• What the task requires:
Copy out each of the items below word for word, leaving out the pictures.

Segment Start: Records for the exercise

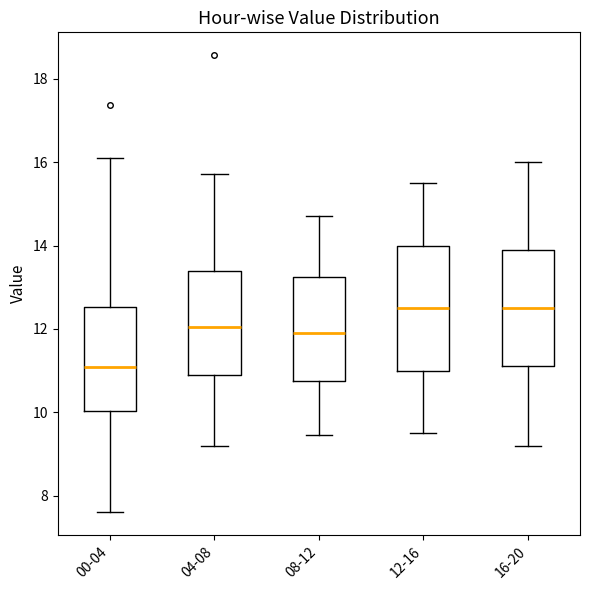

Where does the lower whisker of the box for 12-16 end on the y-axis? The values are not printed on the chart, so give them approximately, as read against the axis.

9.6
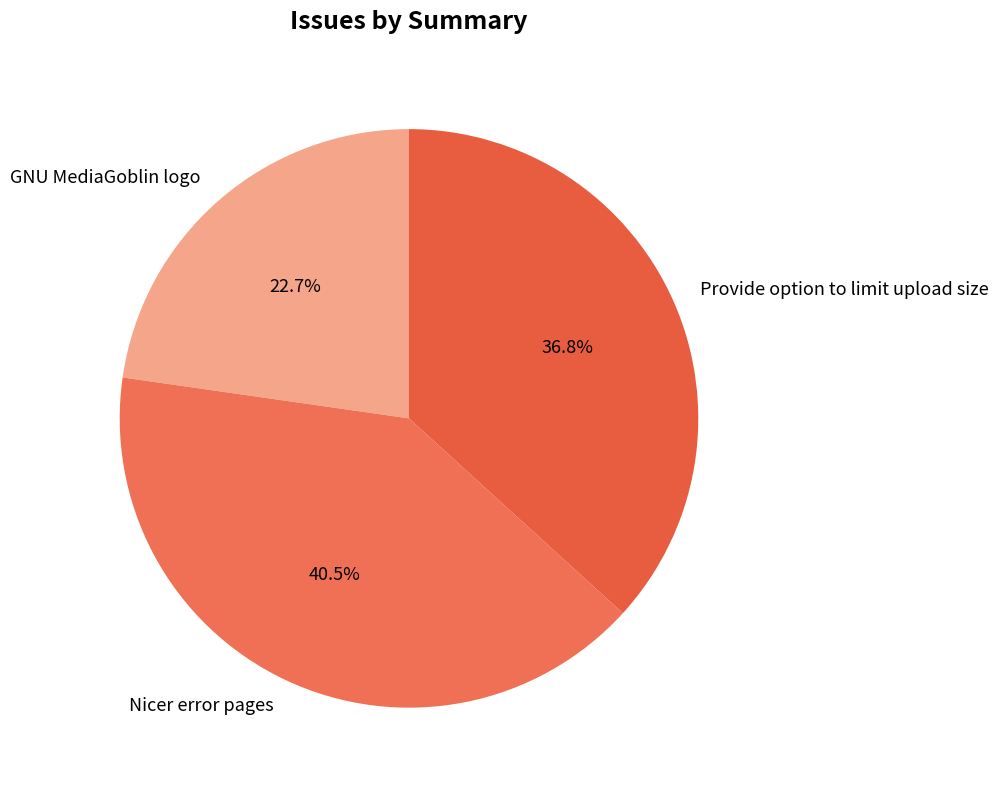

Is Provide option to limit upload size the majority of the pie?

No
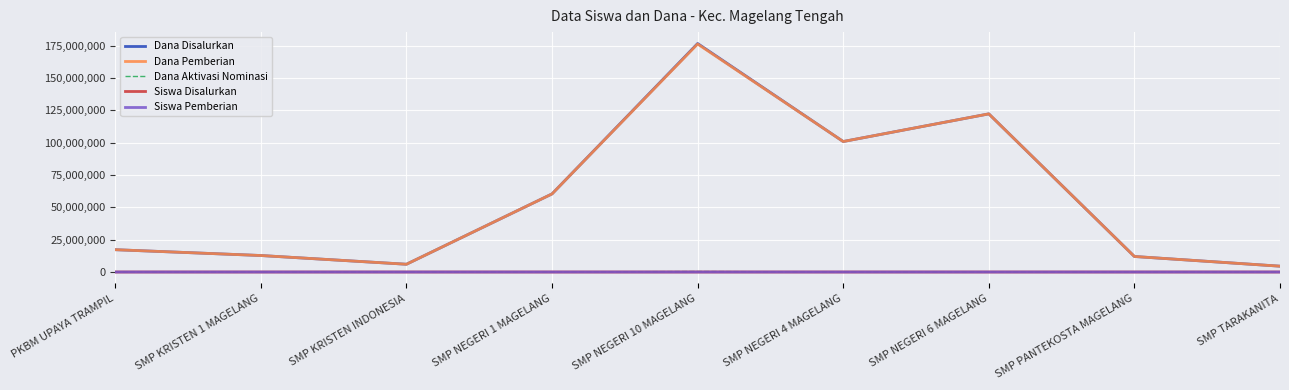

True or false: Dana Pemberian and Siswa Disalurkan cross at least once.

False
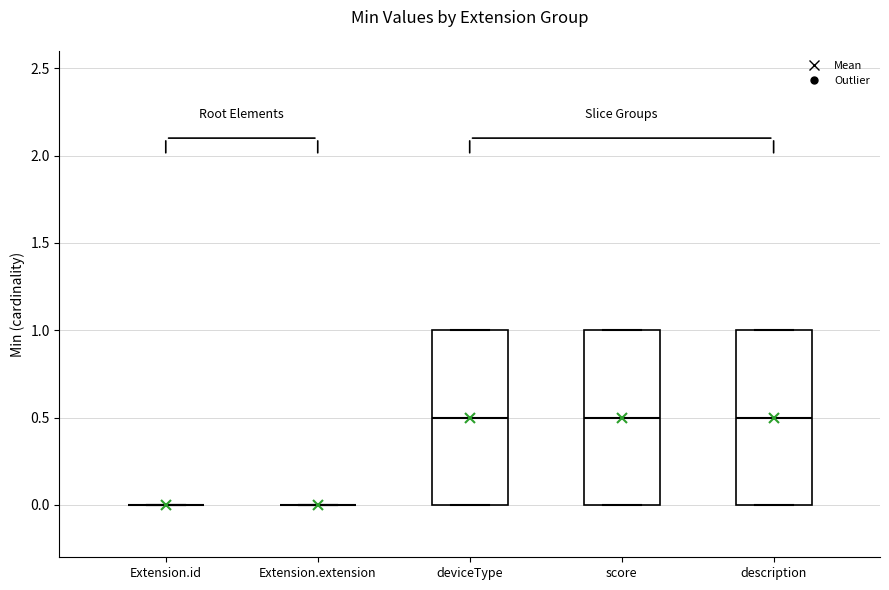

Where is the upper edge of the box for deviceType on the y-axis? The values are not printed on the chart, so give them approximately, as read against the axis.

1.0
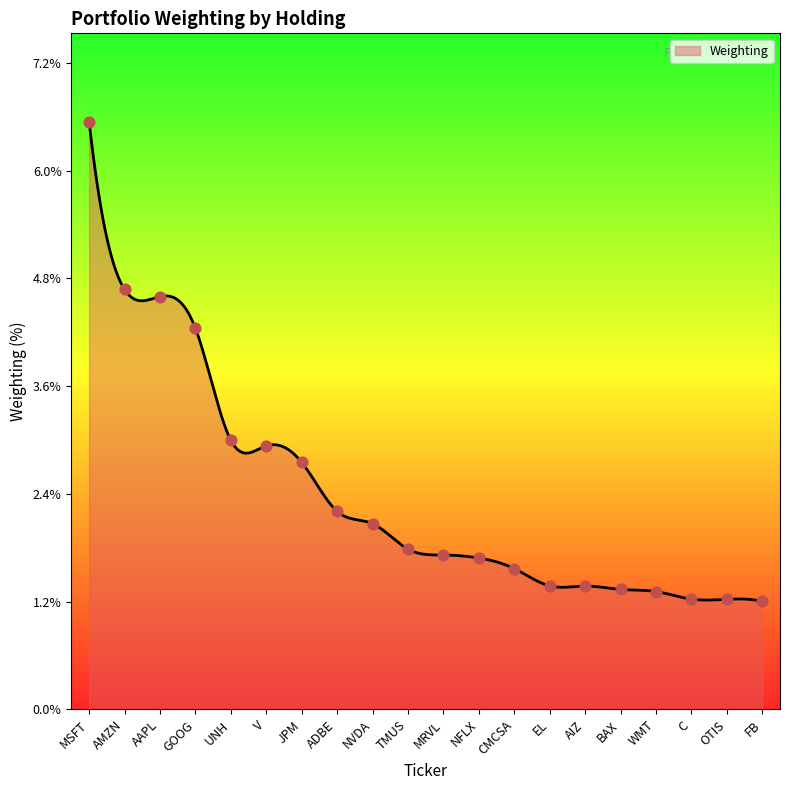

What is the change in value from BAX to C?

-0.1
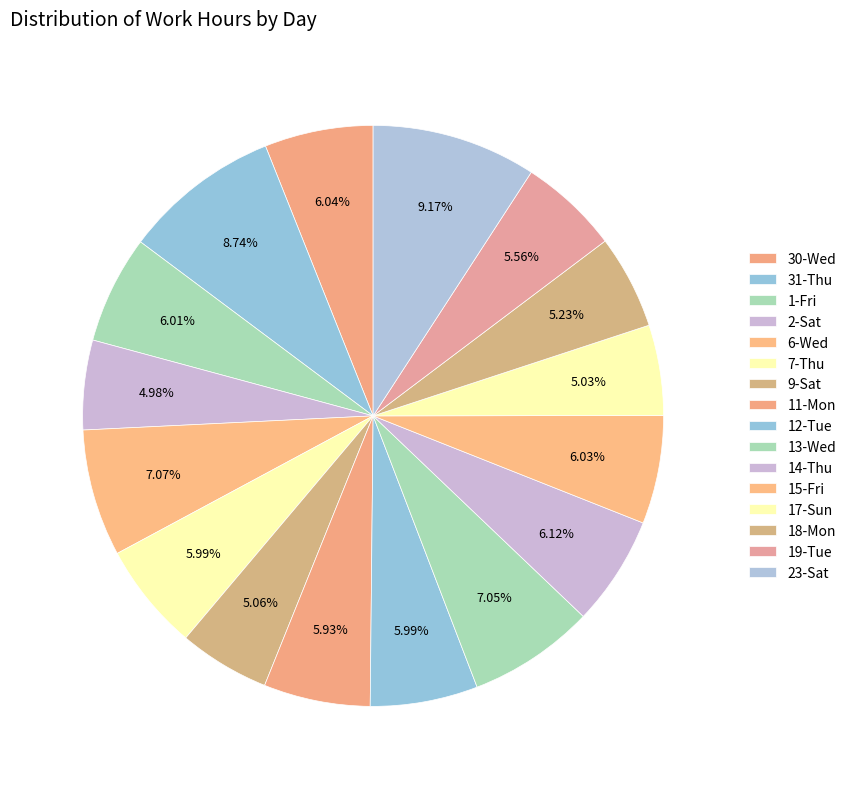

What is the largest slice in the pie chart?

23-Sat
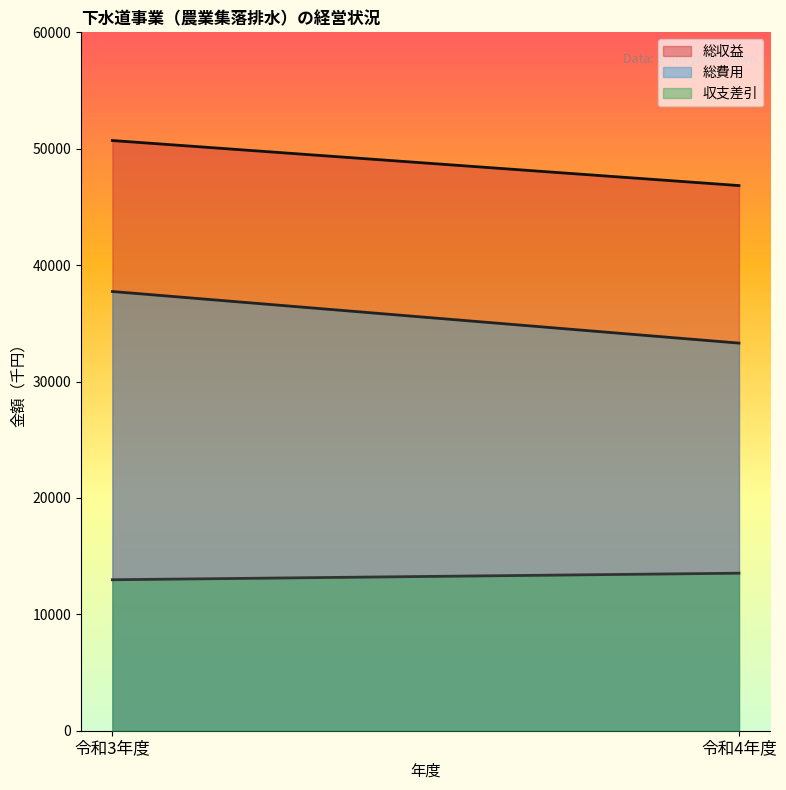

Is it true that 収支差引 equals 12970 at 令和3年度?

True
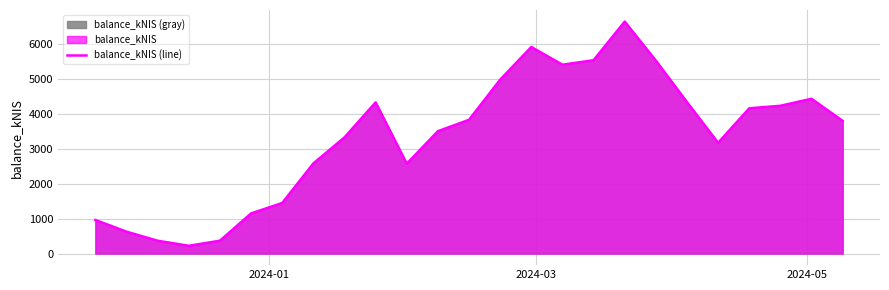

What is the value of the 20th point from the left?

4343.7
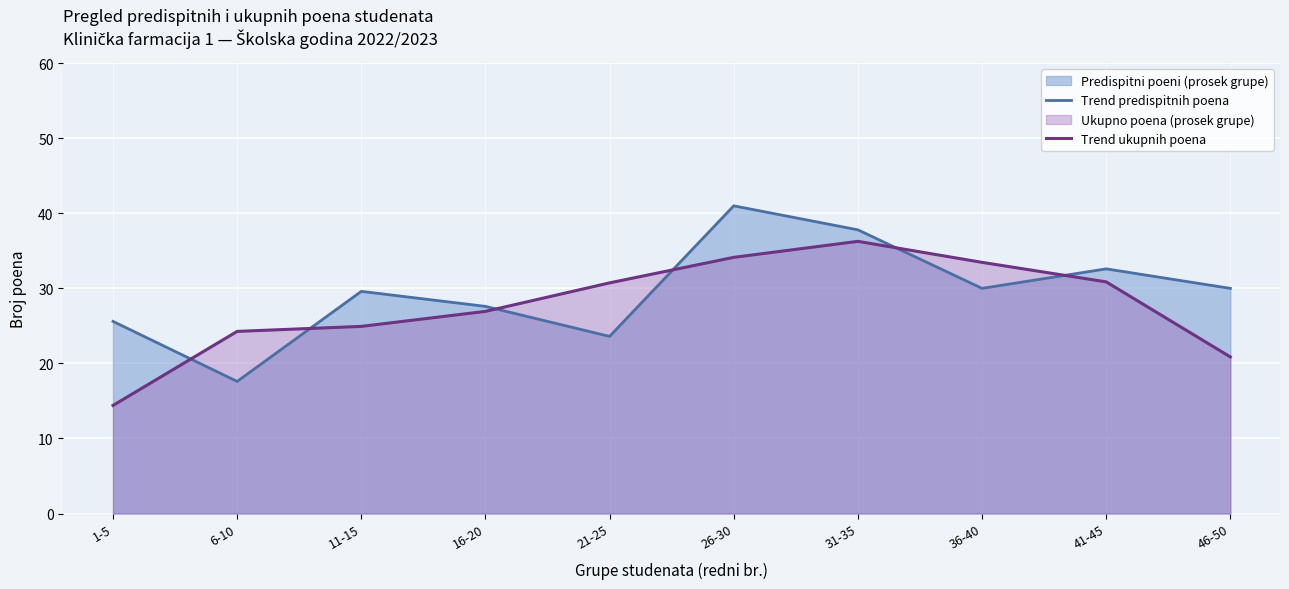

What is the total value across all series at 1-5?

40.0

Segment End: Records for the exercise

• Task result:
Where does the lower whisker of the box for 12-16 end on the y-axis? The values are not printed on the chart, so give them approximately, as read against the axis.

9.6

Is Provide option to limit upload size the majority of the pie?

No

True or false: Dana Pemberian and Siswa Disalurkan cross at least once.

False

Where is the upper edge of the box for deviceType on the y-axis? The values are not printed on the chart, so give them approximately, as read against the axis.

1.0

What is the change in value from BAX to C?

-0.1

What is the largest slice in the pie chart?

23-Sat

Is it true that 収支差引 equals 12970 at 令和3年度?

True

What is the value of the 20th point from the left?

4343.7

What is the total value across all series at 1-5?

40.0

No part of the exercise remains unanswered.